*** SUPPLIED PASSAGE Section Begins ***

Question

ASTM A229 oil-tempered carbon steel is used for a helical coil spring. The spring is wound with D = 50 mm d = 10.0 mm, and a pitch (distance between corresponding points of adjacent coils), of 14 mm. If the spring is compressed solid, would the spring return to its original free length when the force is removed?

Answer 1

Answer: he got the answer above

Answer 2

given,

D = 50 mm = 0.05 m

d = 10 mm = 0.01 m

Force to compress the spring

`F = (d^4G\delta)/(8D^3N)`

`(\delta)/(N) = p - d = 14 - 10 = 4 mm`

`F = (d^4G)/(8D^3)* 0.004`

`F = (0.1^4* 79* 10^9)/(8* 0.05^3)* 0.004`

F = 3160 N

stress correction factor from stress correction curve is equal to 1.1

now, calculation of corrected stress

`\tau = (8FDk_s)/(\pi d^3)`

`\tau = (8* 3160 * 0.05 * 1.1)/(\pi * 0.01^3)`

= 442.6 Mpa

The tensile strength of the steel material of ASTM A229 is equal to 1300 Mpa

now,

`\tau_s \leq 0.45 S_u`

`\tau_s \leq 0.45 * 1300`

`\tau_s \leq 585\ Mpa`

since corrected stress is less than the
`\tau_s`

hence, spring will return to its original shape.

*** SUPPLIED PASSAGE Section Ends ***

WHAT THE EXERCISE ASKS – In the spring thread, what tensile strength does the second answer give for ASTM A229 steel? Rely only on the spring thread for this.

*** RECORDS Section Begins ***

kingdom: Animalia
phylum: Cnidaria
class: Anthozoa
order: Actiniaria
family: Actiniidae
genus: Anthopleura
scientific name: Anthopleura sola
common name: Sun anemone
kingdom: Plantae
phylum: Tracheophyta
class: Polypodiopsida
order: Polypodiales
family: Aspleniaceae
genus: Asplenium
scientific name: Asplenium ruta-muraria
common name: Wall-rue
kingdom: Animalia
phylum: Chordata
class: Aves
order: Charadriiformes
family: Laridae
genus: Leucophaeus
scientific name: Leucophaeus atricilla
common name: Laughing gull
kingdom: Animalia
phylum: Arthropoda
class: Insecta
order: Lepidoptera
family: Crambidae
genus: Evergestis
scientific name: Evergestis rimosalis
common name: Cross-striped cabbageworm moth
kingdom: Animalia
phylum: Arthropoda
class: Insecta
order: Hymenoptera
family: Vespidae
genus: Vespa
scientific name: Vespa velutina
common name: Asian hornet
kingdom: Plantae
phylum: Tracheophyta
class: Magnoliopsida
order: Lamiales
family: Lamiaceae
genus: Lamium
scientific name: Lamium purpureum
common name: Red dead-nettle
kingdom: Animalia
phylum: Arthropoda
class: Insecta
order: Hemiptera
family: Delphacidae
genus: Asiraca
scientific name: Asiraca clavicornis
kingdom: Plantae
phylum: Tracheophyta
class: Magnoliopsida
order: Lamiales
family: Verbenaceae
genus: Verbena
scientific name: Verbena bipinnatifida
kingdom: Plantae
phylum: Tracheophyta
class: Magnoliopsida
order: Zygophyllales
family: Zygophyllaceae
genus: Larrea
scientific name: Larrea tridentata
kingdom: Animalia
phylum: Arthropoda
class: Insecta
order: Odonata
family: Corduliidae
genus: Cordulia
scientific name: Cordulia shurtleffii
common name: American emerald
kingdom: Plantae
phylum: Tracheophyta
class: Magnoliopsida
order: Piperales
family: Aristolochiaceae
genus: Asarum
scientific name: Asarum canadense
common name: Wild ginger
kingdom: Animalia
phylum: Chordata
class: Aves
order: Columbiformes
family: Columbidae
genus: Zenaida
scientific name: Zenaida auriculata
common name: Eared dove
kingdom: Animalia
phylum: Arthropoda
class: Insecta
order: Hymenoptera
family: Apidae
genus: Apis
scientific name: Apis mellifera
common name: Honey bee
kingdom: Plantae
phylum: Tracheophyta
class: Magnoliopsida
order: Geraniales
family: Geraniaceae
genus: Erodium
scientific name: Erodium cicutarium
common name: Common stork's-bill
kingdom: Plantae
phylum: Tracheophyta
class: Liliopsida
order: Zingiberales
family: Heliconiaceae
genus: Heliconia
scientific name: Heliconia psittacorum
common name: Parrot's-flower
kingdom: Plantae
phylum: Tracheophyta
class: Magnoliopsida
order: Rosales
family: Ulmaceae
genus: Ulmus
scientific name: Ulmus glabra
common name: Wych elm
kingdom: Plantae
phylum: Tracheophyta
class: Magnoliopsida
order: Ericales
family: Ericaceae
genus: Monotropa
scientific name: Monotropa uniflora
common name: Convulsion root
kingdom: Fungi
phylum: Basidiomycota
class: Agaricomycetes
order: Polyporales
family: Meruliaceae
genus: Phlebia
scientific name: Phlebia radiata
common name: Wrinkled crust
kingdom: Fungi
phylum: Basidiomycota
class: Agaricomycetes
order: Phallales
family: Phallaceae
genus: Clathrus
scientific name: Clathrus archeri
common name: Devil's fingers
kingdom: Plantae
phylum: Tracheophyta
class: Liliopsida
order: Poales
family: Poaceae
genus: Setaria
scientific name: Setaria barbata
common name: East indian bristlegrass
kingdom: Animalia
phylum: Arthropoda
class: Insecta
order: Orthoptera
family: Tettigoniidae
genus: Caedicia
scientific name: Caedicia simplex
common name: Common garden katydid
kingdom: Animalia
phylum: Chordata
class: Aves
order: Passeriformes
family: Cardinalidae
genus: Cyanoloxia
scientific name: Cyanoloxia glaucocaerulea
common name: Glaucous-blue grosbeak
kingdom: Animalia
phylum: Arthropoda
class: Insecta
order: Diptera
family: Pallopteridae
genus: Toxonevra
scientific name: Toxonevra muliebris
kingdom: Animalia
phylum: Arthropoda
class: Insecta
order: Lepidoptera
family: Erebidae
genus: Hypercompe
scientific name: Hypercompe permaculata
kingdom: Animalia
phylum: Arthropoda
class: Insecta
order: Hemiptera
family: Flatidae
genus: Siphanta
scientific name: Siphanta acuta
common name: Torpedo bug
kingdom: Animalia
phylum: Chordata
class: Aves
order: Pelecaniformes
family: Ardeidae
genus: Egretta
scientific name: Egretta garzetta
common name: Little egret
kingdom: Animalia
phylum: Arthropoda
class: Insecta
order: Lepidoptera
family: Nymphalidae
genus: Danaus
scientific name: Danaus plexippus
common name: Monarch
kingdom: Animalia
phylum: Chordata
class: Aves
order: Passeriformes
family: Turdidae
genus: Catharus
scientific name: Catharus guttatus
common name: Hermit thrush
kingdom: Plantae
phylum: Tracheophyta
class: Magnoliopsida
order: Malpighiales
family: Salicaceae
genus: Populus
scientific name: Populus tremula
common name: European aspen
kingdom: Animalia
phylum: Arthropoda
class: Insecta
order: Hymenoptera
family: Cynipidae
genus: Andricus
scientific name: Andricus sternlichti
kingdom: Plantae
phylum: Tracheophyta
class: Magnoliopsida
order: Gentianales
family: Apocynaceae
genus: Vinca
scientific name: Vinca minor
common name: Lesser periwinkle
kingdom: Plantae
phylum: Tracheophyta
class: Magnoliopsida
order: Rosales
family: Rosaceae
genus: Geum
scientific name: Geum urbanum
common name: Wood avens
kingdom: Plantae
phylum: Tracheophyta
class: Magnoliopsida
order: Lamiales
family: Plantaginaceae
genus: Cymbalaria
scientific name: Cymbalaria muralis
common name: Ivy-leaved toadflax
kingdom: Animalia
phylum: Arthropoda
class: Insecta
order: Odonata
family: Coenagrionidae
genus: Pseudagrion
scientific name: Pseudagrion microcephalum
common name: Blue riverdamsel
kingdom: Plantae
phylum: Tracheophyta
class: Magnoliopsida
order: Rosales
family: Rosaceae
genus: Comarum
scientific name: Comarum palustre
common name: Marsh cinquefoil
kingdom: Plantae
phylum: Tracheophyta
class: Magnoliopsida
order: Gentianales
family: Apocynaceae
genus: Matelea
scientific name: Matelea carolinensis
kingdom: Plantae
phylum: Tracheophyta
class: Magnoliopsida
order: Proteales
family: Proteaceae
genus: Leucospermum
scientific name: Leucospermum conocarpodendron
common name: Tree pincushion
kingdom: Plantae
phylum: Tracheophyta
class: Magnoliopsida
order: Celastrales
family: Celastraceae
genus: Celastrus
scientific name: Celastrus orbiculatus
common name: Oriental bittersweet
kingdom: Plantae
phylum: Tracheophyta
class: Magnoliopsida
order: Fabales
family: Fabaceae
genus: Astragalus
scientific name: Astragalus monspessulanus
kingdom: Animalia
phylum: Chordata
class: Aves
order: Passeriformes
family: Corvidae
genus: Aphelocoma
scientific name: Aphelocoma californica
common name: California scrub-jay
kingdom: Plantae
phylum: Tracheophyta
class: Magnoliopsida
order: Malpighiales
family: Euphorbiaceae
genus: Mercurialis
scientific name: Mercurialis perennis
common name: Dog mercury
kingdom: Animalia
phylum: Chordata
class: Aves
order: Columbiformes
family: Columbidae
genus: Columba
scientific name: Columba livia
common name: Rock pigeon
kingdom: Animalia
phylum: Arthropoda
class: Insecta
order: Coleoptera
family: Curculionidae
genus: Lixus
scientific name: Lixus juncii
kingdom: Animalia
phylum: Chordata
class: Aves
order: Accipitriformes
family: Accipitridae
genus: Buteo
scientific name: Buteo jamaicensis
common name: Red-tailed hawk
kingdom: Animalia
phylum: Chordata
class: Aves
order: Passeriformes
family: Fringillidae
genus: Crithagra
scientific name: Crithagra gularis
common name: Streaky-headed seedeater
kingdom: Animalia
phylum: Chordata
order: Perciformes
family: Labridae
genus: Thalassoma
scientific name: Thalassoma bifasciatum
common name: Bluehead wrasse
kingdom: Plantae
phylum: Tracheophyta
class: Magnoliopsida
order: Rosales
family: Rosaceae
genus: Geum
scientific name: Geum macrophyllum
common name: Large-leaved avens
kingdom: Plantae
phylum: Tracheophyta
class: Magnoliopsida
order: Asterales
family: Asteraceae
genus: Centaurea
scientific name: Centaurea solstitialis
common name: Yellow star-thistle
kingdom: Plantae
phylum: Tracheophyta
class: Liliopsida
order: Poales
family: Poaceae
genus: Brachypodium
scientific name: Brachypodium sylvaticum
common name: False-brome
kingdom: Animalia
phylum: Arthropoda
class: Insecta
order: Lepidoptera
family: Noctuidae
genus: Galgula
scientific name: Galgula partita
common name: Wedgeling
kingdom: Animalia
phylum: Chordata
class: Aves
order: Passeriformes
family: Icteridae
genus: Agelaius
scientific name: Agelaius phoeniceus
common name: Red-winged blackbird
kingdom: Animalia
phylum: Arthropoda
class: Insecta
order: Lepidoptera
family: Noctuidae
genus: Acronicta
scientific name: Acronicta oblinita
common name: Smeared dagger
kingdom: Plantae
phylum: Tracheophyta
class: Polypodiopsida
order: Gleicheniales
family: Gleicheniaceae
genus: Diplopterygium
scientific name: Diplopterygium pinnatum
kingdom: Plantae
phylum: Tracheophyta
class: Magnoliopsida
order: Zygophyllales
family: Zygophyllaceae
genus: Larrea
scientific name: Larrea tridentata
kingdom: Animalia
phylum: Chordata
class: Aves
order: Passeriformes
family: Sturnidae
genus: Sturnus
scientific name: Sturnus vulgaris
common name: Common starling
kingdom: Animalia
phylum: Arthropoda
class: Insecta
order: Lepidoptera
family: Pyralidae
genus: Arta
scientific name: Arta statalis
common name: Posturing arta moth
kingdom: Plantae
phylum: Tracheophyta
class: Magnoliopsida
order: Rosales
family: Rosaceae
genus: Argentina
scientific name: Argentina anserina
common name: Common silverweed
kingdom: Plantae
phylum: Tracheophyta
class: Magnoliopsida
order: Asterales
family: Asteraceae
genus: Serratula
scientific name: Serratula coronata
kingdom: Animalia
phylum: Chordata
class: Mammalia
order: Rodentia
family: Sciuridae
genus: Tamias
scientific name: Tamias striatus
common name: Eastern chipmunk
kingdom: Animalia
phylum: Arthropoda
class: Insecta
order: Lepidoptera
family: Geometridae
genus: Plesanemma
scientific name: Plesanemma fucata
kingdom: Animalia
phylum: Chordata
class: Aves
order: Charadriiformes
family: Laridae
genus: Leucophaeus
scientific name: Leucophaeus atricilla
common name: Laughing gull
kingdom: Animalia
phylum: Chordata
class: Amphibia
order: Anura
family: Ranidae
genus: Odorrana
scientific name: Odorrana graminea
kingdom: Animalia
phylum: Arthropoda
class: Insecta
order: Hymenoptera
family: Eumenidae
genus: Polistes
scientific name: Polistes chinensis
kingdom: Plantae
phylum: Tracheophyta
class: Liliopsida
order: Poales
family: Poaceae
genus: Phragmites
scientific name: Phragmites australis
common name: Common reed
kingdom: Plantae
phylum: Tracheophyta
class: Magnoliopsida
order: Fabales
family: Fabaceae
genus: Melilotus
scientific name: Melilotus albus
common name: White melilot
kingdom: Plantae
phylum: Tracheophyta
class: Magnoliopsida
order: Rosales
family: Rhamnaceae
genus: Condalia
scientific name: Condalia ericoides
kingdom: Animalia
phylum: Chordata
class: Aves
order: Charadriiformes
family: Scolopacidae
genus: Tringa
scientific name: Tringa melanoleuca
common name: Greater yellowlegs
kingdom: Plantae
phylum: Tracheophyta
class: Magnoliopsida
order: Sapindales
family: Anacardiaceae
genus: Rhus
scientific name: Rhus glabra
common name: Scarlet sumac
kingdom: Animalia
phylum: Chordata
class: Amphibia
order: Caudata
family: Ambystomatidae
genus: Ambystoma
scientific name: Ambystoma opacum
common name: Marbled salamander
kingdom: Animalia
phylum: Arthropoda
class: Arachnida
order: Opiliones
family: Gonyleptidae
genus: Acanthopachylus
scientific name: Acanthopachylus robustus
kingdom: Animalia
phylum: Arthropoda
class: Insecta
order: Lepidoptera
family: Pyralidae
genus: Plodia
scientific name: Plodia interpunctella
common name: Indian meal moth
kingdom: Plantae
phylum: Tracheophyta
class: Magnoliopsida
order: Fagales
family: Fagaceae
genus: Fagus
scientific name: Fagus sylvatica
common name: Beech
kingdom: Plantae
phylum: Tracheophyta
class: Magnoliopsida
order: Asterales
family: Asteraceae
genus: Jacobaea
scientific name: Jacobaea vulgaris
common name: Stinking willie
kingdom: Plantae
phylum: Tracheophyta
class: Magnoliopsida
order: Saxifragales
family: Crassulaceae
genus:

*** RECORDS Section Ends ***

OUTPUT – 1300 MPa